We were also unable to come up with estimates for the size of the other
three sources of revenue: fund-raisers, volunteer labor, and unrelated
business income. We assume that the fund-raisers and volunteer labor do
not contribute nearly as much to the overall revenue of religions as do
the donations received. Also, religious institutions should be paying
taxes for their Unrelated Business Income and appear to be doing so,
though possibly at reduced rates. For instance, the Mormon Church owns a
billion dollar ranch in central Florida. Careful examination of the
tax record suggests that the Church may be paying just 0.03 percent in
property taxes (i.e., three-hundredths of 1 percent) as compared to
other landowners in Osceola County, who are paying about 1.68 percent.19
If the Church were paying the full rate—1.68 percent—it would pay almost
$16.8 million per year in property taxes for its $1 billion ranch, but
it appears to be paying closer to $300,000 per year. Why the LDS Church
is paying at a reduced rate is unclear. Regardless of whether it pays
the full tax rate or not, it is paying something. But this is just the
property tax; there is no way to know how much money is generated from
the ranch or any other religion-owned for-profit corporation. As a
result, we were unable to calculate these sources of revenue. We can
only guess, then, that we are underestimating the overall subsidy to
religions in the United States, probably by billions.
As if the tax-free incentive to religions were not a sufficient subsidy,
donors to religions get to deduct those donations from their taxable
income when calculating their income taxes.20 Up to 50 percent of one’s
income can be donated and written off.21 However, this is not a direct
subsidy to religions but rather to religious people. It does, however,
result in an even more indirect subsidy to religions because it results
in more donations: people would rather give their money to their
religion than to the government, and they do so when it is financially
beneficial for them.22 Thus, the indirect subsidy to donors actually
increases donations to religions, reducing taxes paid to the government.
Given the complexities in calculating deductions in taxable income and
the fact that most of the subsidy is to religious people and not the
religions, we were unable to arrive at a reliable estimate of the size
of this subsidy to religions.
In addition to paying no tax on donations, religious institutions pay no
property taxes. The Hartford Seminary estimates that there are 335,000
congregations in the United States.23 Using forty-seven churches in
Tampa from six different religions as our basis (Presbyterians, Mormons,
Baptists, Methodists, Episcopalians, and Pentecostals), we estimated
that the average value of a church in the United States today is about
$1.7 million (land and building).24 Because property taxes are paid at
the state level, we averaged the total number of churches across all
fifty states, multiplied the estimated number of churches by the average
value, and then calculated the lost state revenues. States subsidize
religions to the tune of about $26.2 billion per year by not requiring
religious institutions to pay property taxes for property worth about
$600 billion. 25 This subsidy is of particular interest because property
taxes pay for services such as firefighting and police, which religious
institutions use the same as corporations and private citizens.

□ □ □ □

Please return, word for word, the portion of the passage on tax subsidies to religions between "Given the complexities" and "subsidy to religions.", inclusive.

Chart-based quiz items

□ □ □ □

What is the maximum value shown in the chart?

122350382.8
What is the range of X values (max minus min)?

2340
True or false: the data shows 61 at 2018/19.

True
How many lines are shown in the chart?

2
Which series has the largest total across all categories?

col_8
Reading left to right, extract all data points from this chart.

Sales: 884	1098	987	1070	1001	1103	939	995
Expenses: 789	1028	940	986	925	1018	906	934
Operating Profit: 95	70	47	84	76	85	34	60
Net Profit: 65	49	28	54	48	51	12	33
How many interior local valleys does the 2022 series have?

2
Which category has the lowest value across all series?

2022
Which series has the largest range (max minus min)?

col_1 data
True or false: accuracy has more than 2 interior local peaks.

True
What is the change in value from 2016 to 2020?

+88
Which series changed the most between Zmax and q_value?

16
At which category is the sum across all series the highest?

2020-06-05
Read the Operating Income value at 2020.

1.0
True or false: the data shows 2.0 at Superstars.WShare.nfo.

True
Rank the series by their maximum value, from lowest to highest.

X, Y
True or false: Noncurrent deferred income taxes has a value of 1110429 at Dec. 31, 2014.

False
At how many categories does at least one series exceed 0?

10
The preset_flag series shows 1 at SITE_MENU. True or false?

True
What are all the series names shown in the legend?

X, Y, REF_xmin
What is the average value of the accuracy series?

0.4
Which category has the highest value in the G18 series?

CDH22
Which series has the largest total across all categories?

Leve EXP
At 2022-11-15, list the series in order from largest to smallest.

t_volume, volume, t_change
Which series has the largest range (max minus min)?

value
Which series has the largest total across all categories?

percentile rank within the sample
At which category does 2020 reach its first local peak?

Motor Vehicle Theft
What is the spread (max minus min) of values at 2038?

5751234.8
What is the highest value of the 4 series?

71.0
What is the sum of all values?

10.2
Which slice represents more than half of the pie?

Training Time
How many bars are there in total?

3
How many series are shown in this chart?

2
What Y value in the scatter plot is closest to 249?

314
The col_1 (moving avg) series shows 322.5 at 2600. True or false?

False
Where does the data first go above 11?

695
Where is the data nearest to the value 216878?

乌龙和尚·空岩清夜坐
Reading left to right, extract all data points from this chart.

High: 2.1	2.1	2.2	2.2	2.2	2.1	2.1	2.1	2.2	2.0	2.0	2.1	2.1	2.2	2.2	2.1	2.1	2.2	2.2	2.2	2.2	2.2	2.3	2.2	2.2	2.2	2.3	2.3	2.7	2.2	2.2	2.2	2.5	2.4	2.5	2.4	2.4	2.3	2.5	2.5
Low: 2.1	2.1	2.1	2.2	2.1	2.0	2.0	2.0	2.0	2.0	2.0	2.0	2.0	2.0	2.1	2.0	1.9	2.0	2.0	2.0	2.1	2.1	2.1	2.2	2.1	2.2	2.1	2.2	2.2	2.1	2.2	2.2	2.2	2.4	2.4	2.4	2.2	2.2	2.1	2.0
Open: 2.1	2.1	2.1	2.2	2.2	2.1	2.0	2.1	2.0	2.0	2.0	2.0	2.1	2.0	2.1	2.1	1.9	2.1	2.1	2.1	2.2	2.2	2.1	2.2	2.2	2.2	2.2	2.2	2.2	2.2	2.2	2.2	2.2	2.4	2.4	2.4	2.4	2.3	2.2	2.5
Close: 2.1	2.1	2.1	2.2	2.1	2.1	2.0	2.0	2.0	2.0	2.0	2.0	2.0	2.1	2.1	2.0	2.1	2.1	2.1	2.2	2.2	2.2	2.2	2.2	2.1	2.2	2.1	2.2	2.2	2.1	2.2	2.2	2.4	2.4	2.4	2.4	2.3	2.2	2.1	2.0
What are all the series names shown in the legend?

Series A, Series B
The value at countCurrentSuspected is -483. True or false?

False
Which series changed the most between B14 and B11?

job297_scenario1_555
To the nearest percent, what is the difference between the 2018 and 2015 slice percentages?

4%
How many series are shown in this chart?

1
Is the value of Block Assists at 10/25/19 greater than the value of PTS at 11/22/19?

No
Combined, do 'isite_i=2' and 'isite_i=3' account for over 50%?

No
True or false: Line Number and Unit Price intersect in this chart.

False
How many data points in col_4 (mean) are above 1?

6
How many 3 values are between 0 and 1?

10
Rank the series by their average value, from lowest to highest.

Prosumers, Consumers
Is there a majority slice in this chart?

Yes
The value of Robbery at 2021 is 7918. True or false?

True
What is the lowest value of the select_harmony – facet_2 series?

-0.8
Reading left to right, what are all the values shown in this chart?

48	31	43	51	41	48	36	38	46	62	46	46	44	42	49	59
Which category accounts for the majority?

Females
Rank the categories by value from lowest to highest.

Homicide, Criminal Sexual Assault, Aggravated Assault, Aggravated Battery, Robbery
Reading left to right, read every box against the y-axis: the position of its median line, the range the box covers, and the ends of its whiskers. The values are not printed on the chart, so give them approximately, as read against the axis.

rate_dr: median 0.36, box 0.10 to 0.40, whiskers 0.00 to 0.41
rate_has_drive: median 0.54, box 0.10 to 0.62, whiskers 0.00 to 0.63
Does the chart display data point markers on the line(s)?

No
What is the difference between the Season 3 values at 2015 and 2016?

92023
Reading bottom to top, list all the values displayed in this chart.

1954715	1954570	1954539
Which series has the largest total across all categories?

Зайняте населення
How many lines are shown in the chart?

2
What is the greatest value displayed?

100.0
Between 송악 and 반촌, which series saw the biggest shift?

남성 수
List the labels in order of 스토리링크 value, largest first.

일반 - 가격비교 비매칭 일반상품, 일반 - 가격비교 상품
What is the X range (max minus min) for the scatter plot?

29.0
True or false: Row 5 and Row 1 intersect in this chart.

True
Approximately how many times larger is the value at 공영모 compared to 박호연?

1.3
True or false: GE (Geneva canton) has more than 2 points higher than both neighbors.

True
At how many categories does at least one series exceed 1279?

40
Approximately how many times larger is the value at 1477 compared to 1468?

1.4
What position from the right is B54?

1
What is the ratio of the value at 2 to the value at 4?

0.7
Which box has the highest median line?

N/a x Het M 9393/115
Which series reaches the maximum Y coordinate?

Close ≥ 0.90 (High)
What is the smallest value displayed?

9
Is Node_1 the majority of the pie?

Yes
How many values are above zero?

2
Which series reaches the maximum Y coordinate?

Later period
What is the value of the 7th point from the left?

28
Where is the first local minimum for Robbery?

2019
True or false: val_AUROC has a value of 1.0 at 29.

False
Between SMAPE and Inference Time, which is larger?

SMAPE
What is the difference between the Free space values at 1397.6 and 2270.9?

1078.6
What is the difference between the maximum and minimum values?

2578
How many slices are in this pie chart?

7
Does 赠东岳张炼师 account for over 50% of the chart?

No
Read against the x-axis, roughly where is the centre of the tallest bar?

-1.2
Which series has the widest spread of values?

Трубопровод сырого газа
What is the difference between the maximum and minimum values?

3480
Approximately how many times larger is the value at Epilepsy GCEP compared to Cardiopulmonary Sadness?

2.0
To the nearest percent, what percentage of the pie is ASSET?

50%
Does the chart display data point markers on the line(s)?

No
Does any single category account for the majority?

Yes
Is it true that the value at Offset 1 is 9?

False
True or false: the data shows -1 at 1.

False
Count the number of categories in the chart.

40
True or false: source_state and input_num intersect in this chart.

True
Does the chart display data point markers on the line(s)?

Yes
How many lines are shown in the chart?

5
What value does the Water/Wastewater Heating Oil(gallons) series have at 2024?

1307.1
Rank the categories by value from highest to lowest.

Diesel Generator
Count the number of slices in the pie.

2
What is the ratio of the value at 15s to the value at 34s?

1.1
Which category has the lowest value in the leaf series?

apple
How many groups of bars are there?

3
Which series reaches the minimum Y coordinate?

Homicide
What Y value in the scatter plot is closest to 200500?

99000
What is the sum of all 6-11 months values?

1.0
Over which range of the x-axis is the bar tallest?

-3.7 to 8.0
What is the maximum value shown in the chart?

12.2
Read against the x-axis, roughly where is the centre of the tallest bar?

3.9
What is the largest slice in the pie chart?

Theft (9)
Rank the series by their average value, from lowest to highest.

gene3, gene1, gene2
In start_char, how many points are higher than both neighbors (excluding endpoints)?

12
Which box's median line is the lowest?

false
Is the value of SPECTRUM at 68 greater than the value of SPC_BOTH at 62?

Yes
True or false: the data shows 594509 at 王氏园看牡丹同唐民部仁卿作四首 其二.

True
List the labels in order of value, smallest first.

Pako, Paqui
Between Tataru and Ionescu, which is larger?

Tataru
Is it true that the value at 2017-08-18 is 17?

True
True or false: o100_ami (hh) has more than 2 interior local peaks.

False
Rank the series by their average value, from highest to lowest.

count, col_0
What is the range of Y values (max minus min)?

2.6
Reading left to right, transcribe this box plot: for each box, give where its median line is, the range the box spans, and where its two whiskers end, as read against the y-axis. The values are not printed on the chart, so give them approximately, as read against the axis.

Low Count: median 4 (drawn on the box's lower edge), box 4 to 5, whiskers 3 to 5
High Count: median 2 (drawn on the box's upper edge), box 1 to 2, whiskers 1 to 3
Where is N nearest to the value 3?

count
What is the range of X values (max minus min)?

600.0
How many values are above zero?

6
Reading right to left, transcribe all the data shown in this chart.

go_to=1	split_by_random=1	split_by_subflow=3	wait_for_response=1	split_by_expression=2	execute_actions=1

□ □ □ □

Answer space ->
Given the complexities in calculating deductions in taxable income and
the fact that most of the subsidy is to religious people and not the
religions, we were unable to arrive at a reliable estimate of the size
of this subsidy to religions.